![chrome webkit chrome webkit](https://thesafety.us/images/articles/webrtc-chrome-plugin-en-4.png)
The goal was to create a faster, leaner, and more secure web browser that would allow Apple to have more control over the browsing experience, with some improvement in performance. It was created by Apple, Inc., as a fork of the KHTML browser engine used in Netscape Navigator.
#CHROME WEBKIT FULL#
Full support for the features in browser. WebKit is a rendering engine used to create web browsers such as Safari. New way of writing native applications using web technologies: HTML5, CSS3, and WebGL. Given its track record there, it makes sense for the company to take control of its own rendering engine.

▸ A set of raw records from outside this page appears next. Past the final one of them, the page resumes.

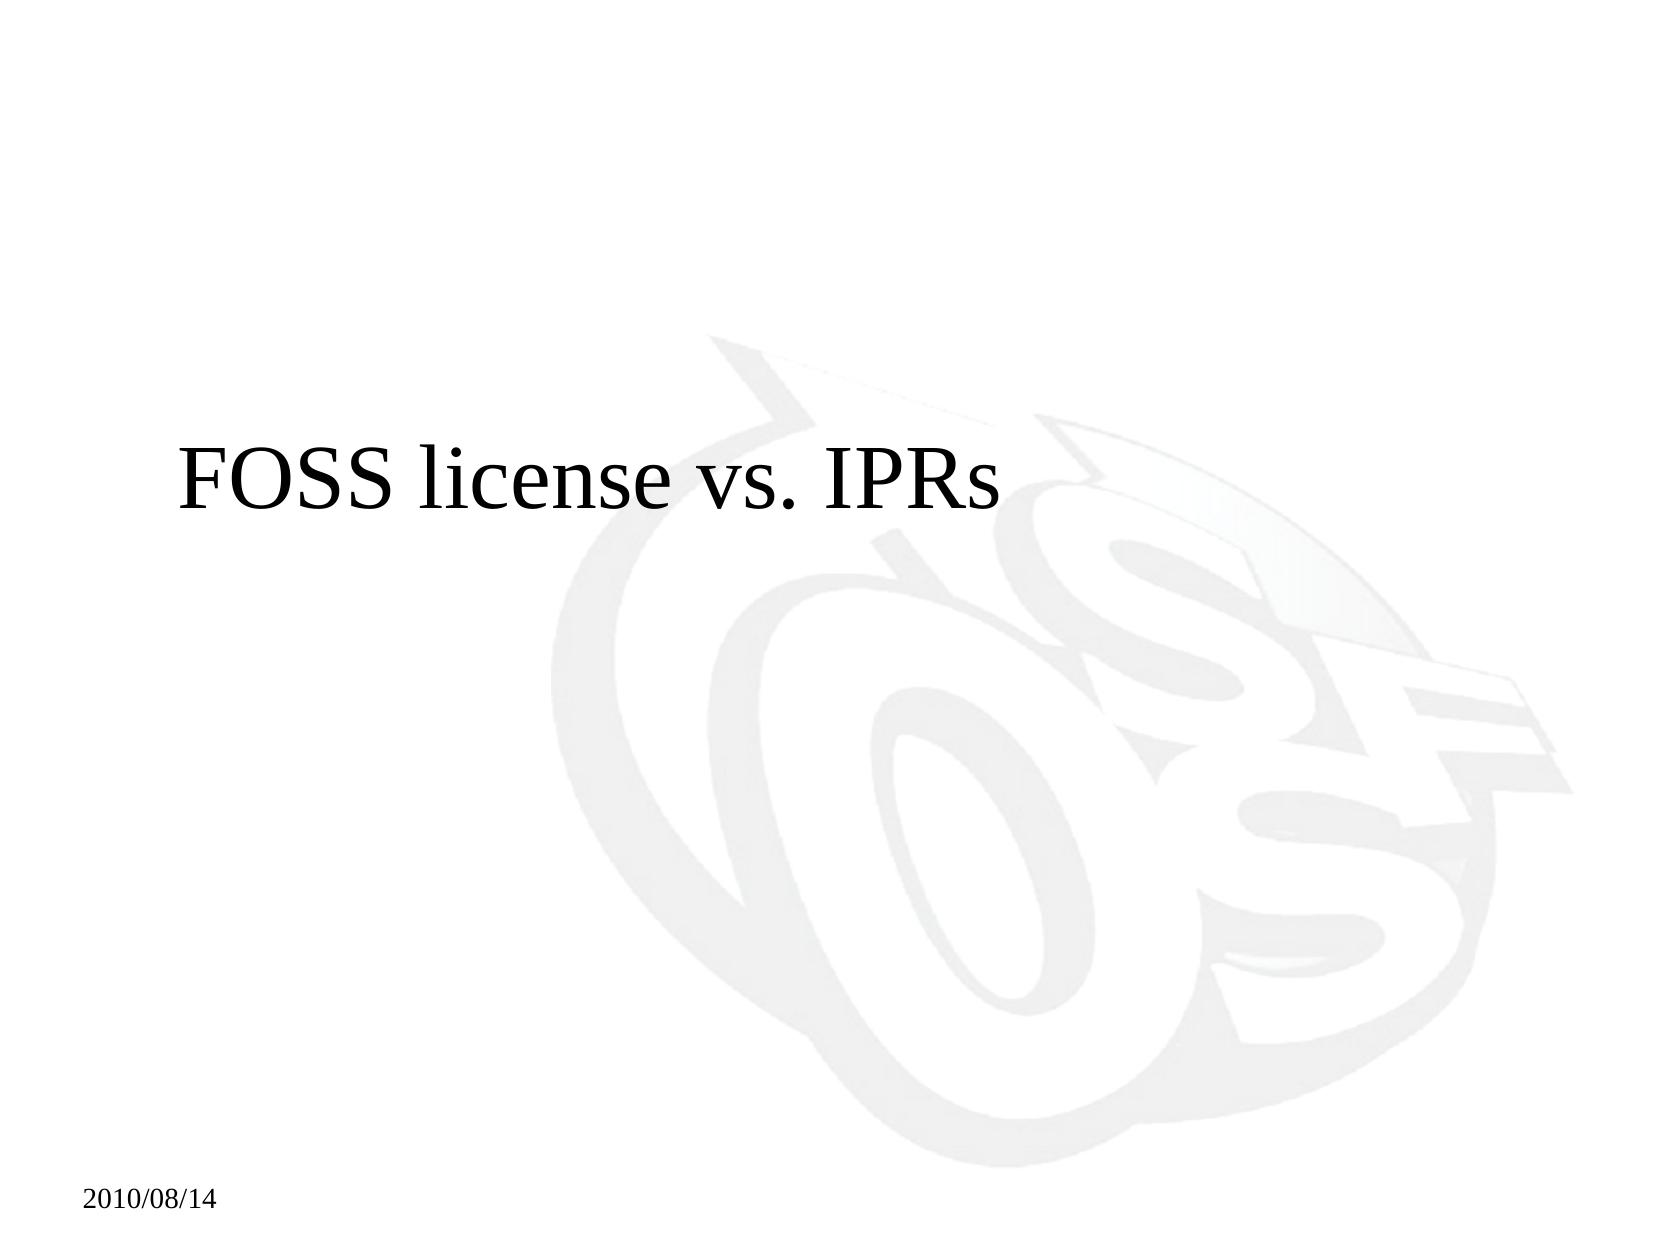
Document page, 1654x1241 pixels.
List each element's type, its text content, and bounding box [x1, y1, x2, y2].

title FOSS license vs. IPRs [177, 313, 1418, 591]
picture [551, 331, 1577, 1170]
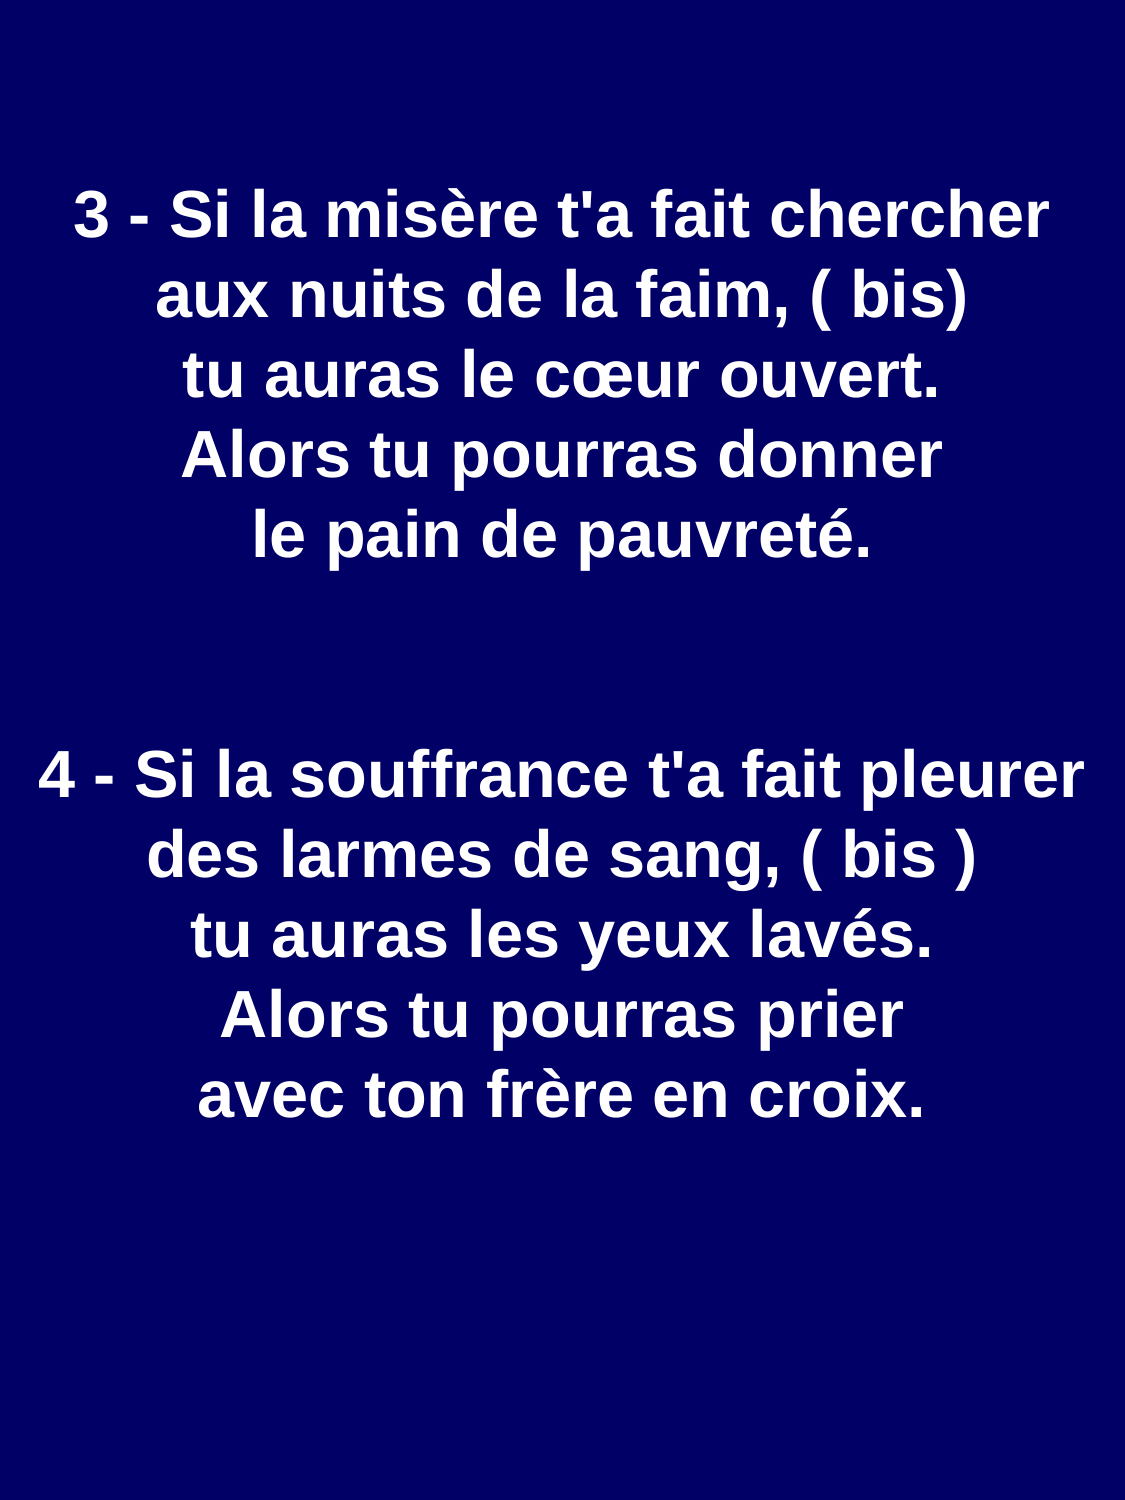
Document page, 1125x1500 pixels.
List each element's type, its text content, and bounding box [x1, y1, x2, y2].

NW.js (previously known as node-webkit) lets you call all Node.js modules directly from DOM and enables a new way of writing applications with all Web technologies. It's done an excellent job of the V8 JavaScript engine, creating a fast, capable engine. Google, it seems, is also very good at optimizing code when it comes to browsers. And while having all that dead wood buried in the codebase might be fine on desktop and notebook systems with a beefy processor and bags of RAM, on mobile systems with limited processing power, storage, RAM and power, a more focused, streamlined rendering engine would be better for all. There's no doubt that Apple has effectively managed the project and transformed it into a capable post-PC era rendering engine, but it is clear that if Google can eliminate 4.5 million lines of code from the project, then there's a lot of dead wood in there. WebKit is long in the tooth, and is a product of PC thinking. The reason Google wants Blink is down to one thing - the post-PC era. Sure, Google is interested in adding new features, but in such a multi-platform world, the idea of filling Blink with features that are incompatible with other rendering engines is almost unimaginable. The fact that Google focused on simplifying the WebKit is telling.